11 February 2009

Aging With Light and Post Production

John Davis 0844
Sometimes - to fit a client's brief - you need to do the opposite of most retouching requires.

Normally, you need to beautify a portrait. For a recent project, I had to add the years rather than take them away. The customer was happy and this now graces a CD cover but I'm not so sure about the model (my father-in-law).

Here's what I did:

Prep: ask the model not to shave for a day or so.

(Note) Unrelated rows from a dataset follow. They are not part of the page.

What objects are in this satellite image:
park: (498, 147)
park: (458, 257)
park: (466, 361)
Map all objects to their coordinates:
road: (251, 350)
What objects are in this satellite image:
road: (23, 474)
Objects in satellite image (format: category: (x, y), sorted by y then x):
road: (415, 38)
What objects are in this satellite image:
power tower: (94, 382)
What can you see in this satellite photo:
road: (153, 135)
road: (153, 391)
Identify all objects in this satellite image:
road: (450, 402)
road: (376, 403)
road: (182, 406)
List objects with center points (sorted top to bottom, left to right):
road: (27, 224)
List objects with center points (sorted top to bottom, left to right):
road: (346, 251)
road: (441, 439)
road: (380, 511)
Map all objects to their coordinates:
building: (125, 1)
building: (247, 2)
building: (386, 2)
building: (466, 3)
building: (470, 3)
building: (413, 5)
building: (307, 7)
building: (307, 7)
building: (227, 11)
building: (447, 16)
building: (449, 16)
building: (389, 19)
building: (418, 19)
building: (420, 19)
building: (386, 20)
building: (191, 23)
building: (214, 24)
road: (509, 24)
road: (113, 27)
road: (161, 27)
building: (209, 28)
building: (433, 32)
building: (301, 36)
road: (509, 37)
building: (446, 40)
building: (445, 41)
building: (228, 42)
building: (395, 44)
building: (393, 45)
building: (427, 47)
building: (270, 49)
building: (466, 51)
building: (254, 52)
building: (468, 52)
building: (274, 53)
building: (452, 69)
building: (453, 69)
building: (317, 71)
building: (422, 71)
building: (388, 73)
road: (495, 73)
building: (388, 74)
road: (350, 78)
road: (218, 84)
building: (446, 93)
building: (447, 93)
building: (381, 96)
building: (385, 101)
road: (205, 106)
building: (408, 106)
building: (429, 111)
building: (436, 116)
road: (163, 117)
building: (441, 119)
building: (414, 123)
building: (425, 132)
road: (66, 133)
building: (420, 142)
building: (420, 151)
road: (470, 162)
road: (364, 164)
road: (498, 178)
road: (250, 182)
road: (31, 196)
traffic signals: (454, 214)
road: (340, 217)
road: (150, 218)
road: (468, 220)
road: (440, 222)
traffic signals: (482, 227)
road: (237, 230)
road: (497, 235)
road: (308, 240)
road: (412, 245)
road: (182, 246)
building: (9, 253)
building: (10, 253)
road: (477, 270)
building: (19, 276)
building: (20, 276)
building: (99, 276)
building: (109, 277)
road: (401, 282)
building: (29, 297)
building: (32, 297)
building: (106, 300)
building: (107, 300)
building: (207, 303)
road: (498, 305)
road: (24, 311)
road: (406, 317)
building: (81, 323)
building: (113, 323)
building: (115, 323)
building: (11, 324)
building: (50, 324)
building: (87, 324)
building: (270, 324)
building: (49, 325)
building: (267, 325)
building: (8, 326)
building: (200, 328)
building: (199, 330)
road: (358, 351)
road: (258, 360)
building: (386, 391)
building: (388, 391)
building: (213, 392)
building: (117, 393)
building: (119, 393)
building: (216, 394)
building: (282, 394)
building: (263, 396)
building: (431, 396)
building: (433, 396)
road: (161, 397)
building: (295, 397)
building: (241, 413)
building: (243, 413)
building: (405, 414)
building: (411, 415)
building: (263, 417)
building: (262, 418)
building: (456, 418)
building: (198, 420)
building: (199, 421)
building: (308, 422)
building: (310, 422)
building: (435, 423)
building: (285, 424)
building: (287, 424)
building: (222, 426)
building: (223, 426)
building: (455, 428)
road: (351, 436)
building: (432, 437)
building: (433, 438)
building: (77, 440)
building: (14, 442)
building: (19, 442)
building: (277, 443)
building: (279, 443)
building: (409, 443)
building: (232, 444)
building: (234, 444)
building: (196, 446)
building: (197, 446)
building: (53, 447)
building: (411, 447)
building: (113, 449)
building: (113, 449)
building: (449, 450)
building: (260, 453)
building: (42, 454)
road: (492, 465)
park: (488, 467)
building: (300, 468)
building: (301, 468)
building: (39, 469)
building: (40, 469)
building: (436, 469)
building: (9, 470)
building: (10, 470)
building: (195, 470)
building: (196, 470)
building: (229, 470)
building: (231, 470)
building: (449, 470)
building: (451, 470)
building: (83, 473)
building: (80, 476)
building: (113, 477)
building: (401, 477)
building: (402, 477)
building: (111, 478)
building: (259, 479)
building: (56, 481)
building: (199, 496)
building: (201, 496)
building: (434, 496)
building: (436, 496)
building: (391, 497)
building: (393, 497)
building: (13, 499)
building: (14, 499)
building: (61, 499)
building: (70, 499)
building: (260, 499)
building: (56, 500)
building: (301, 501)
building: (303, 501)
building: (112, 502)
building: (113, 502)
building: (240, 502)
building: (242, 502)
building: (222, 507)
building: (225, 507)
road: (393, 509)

Lighting: a Canon 580EX Flashgun on half-power through a partially collapsed shoot-through umbrella triggered by a Canon STE-2 Wireless transmitter. The brolly was handheld. Partially collapsing it seems to reduce the spread so I get a little hardness to what would normally be a very soft light.

In post production:
  1. Crop the image
  2. Copy the layer
  3. Accentuate the subject's natural wrinkles and skin texture using the dodge and burn tools
  4. Copy the layer
  5. Add a black solid colour adjustment layer and use the add noise tool to suit your image
  6. Add a layer mask (Alt + J) and paint through the layer with a soft brush at around 8% to show the face and features
  7. Flatten the layers
  8. Copy the background layer
  9. Run the high pass filter and change the blending mode to Soft Light
  10. Flatten the layers
  11. Copy the layer and run the high pass filter again and change the blending mode to color
  12. Reduce the opacity to 40-50%
  13. Flatten the layers
  14. Run your favourite sharpening routine but carefully as the more you sharpen the higher the risk of fringing
and yes, this is an adaption of the 'Dave Hill effect', one of probably 2-3000 that seem to be floating around the internet.